The history of Menephtah is that of a mean and cowardly prince. Dreams forbade him to share the perils of his army; a prophecy induced him to submit to exile, until his firstborn was of age to recover his dominions for him; and all we know of him is admirably suited to the character represented in this narrative. He will now submit once more, and this time every one shall go; yet he cannot make a frank concession: the flocks and herds (most valuable after the ravages of the murrain and the hail) must remain as a hostage for their return. But Moses is inflexible: not a hoof shall be left behind; and then the frenzy of a baffled autocrat breaks out into wild menaces; "Get thee from me; take heed to thyself; see my face no more; for in the day thou seest my face thou shalt die." The assent of Moses was grim: the rupture was complete. And when they once more met, it was the king that had changed his purpose, and on his face, not that of Moses, was the pallor of impending death.
In the conduct of the prophet, all through these stormy scenes, we see the difference between a meek spirit and a craven one.

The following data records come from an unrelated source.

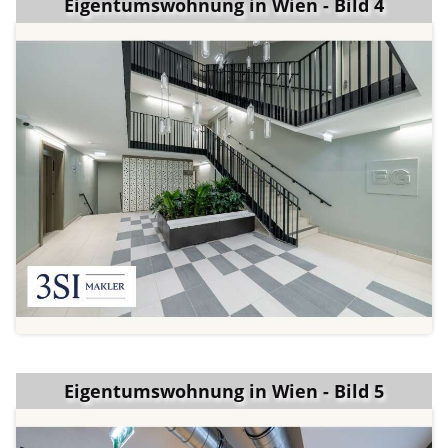
Eigentumswohnung in Wien - Bild 4
Eigentumswohnung in Wien - Bild 5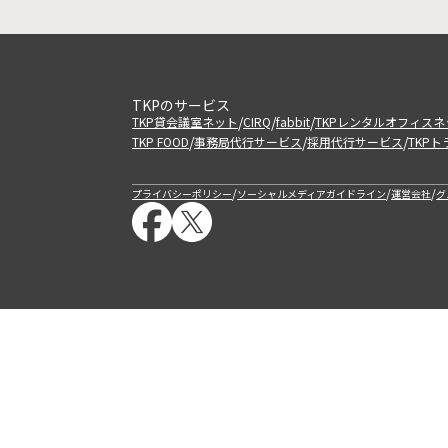
TKPのサービス
/
/
/
TKP貸会議室ネット
CIRQ
fabbit
TKPレンタルオフィスネ
/
/
/
TKP FOOD
事務局代行サービス
採用代行サービス
TKP
/
/
/
プライバシーポリシー
ソーシャルメディアガイドライン
運営会社
グ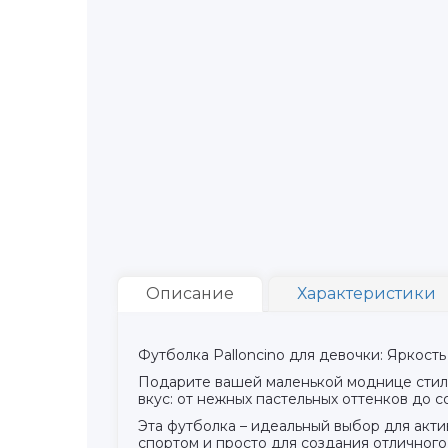
Описание
Характеристики
Футболка Palloncino для девочки: Яркость
Подарите вашей маленькой моднице стиль
вкус: от нежных пастельных оттенков до 
Эта футболка – идеальный выбор для акти
спортом и просто для создания отличного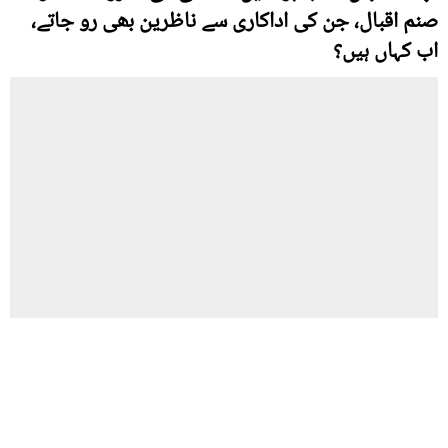
صنم اقبال، جن کی اداکاری سے ناظرین بھی رو جاتے،
اب کہاں ہیں؟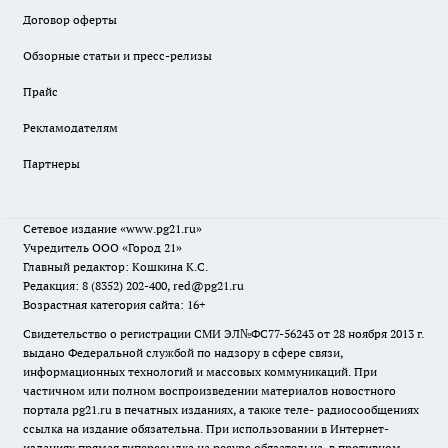
Договор оферты
Обзорные статьи и пресс-релизы
Прайс
Рекламодателям
Партнеры
Сетевое издание
«www.pg21.ru»
Учредитель ООО «Город 21»
Главный редактор: Кошкина К.С.
Редакция: 8 (8352) 202-400, red@pg21.ru
Возрастная категория сайта: 16+
Свидетельство о регистрации СМИ ЭЛ№ФС77-56243 от 28 ноября 2013 г.
выдано Федеральной службой по надзору в сфере связи,
информационных технологий и массовых коммуникаций. При
частичном или полном воспроизведении материалов новостного
портала pg21.ru в печатных изданиях, а также теле- радиосообщениях
ссылка на издание обязательна. При использовании в Интернет-
изданиях прямая гиперссылка на ресурс обязательна, в противном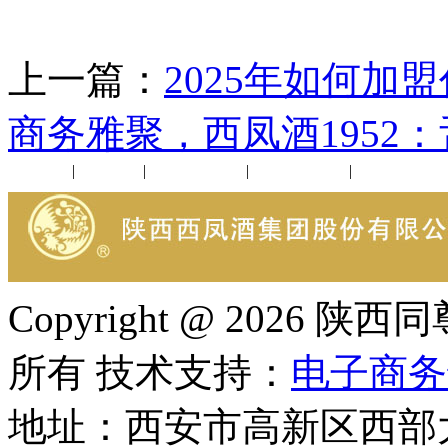
上一篇：
2025年如何加
商务雅聚，西凤酒1952
公司新闻
|
行业动态
|
1952品鉴会
|
西凤酒礼品
|
企业文化
Copyright @ 202
所有 技术支持：
电子商务
地址：西安市高新区西部大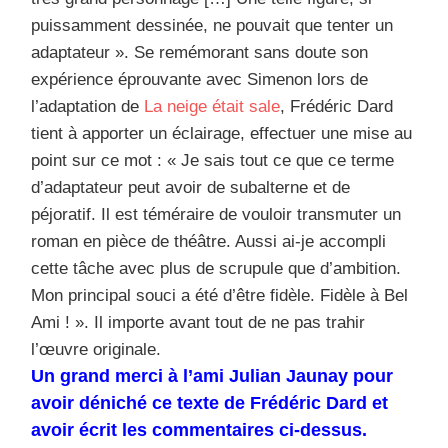
puissamment dessinée, ne pouvait que tenter un
adaptateur ». Se remémorant sans doute son
expérience éprouvante avec Simenon lors de
l’adaptation de
La neige était sale
, Frédéric Dard
tient à apporter un éclairage, effectuer une mise au
point sur ce mot
: « Je sais tout ce que ce terme
d’adaptateur peut avoir de subalterne et de
péjoratif. Il est téméraire de vouloir transmuter un
roman en pièce de théâtre. Aussi ai-je accompli
cette tâche avec plus de scrupule que d’ambition.
Mon principal souci a été d’être fidèle. Fidèle à Bel
Ami ! ». Il importe avant tout de ne pas trahir
l’œuvre originale.
Un grand merci à l’ami Julian Jaunay pour
avoir déniché ce texte de Frédéric Dard et
avoir écrit les commentaires ci-dessus.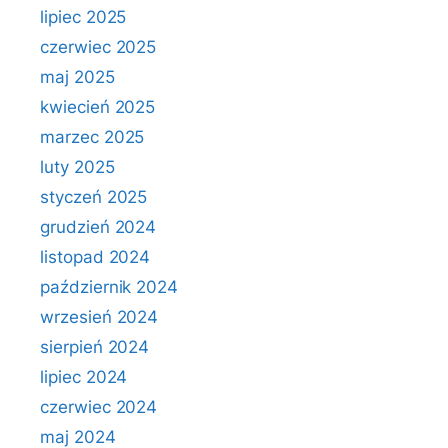
lipiec 2025
czerwiec 2025
maj 2025
kwiecień 2025
marzec 2025
luty 2025
styczeń 2025
grudzień 2024
listopad 2024
październik 2024
wrzesień 2024
sierpień 2024
lipiec 2024
czerwiec 2024
maj 2024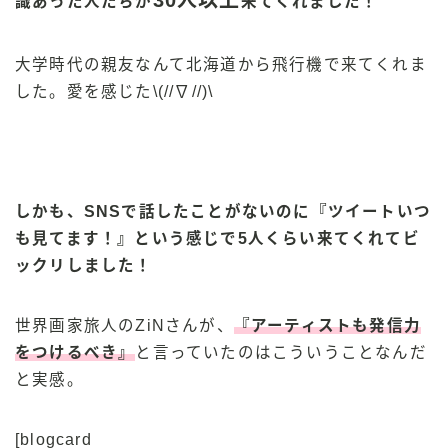
30人以上
識あった人たちが
来てくれました！
大学時代の親友なんて北海道から飛行機で来てくれま
した。愛を感じた\(//∇//)\
しかも、SNSで話したことがないのに『ツイートいつ
も見てます！』という感じで5人くらい来てくれてビ
ックリしました！
世界画家旅人のZiNさんが、
『アーティストも発信力
をつけるべき』
と言っていたのはこういうことなんだ
と実感。
[blogcard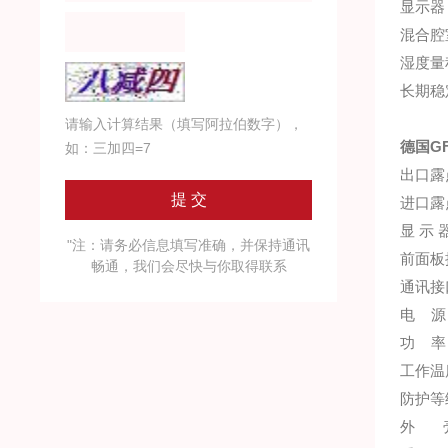
显示器
混合腔
湿度量
长期稳
请输入计算结果（填写阿拉伯数字），
德国G
如：三加四=7
出口露点
进口露
显 示
"注：请务必信息填写准确，并保持通讯
前面板
畅通，我们会尽快与你取得联系
通讯接口
电 源：
功 率
工作温
防护等级
外 壳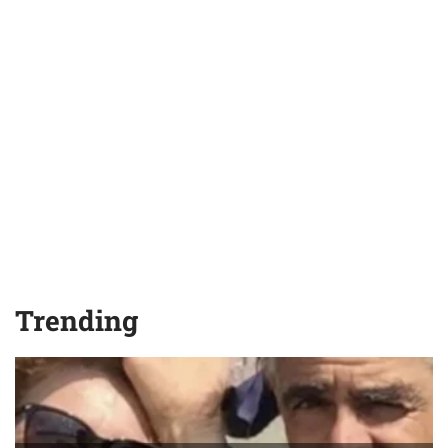
Trending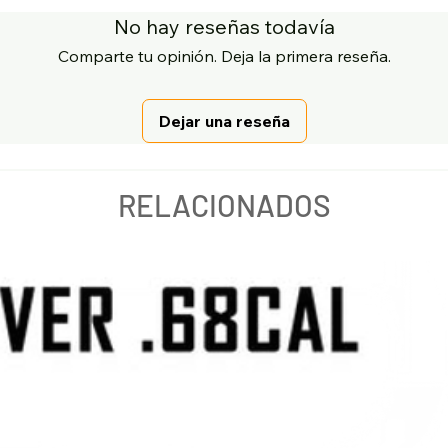
No hay reseñas todavía
Comparte tu opinión. Deja la primera reseña.
Dejar una reseña
RELACIONADOS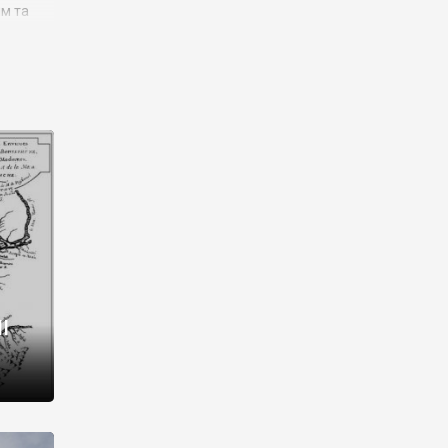
им та
ора і
є
го типу,
ей-
рний
ста:
 райони
від 2
I
і,
рукти,
 котрі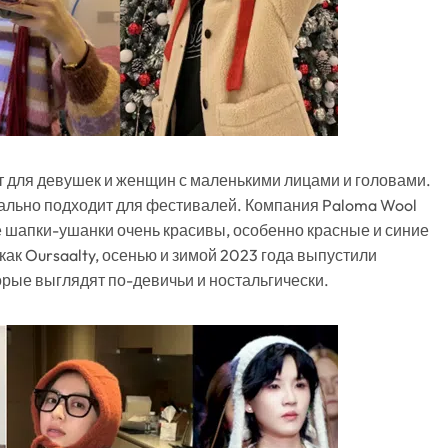
 для девушек и женщин с маленькими лицами и головами.
ально подходит для фестивалей. Компания Paloma Wool
ые шапки-ушанки очень красивы, особенно красные и синие
ак Oursaalty, осенью и зимой 2023 года выпустили
орые выглядят по-девичьи и ностальгически.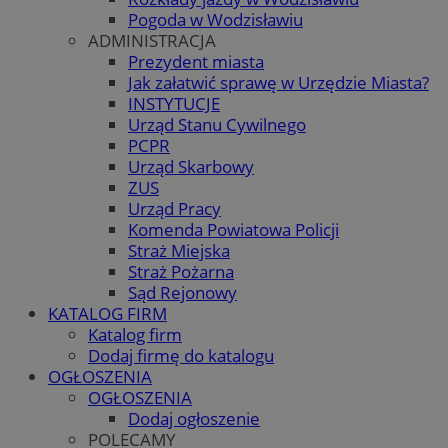
Pogoda w Wodzisławiu
ADMINISTRACJA
Prezydent miasta
Jak załatwić sprawę w Urzędzie Miasta?
INSTYTUCJE
Urząd Stanu Cywilnego
PCPR
Urząd Skarbowy
ZUS
Urząd Pracy
Komenda Powiatowa Policji
Straż Miejska
Straż Pożarna
Sąd Rejonowy
KATALOG FIRM
Katalog firm
Dodaj firmę do katalogu
OGŁOSZENIA
OGŁOSZENIA
Dodaj ogłoszenie
POLECAMY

He was always ready to intercede; he never "reviles the ruler," nor transgresses the limits of courtesy toward his superior in rank; and yet he never falters, nor compromises, nor fails to represent worthily the awful Power he represents.
In the series of sharp contrasts, all the true dignity is with the servant of God, all the meanness and the shame with the proud king, who begins by insulting him, goes on to impose on him, and ends by the most ignominious of surrenders, crowned with the most abortive of treacheries and the most abject of defeats.
FOOTNOTES:
[19] Such is probably not the meaning in Psalms 78:49 (see R.V.), though from it the tradition may have sprung.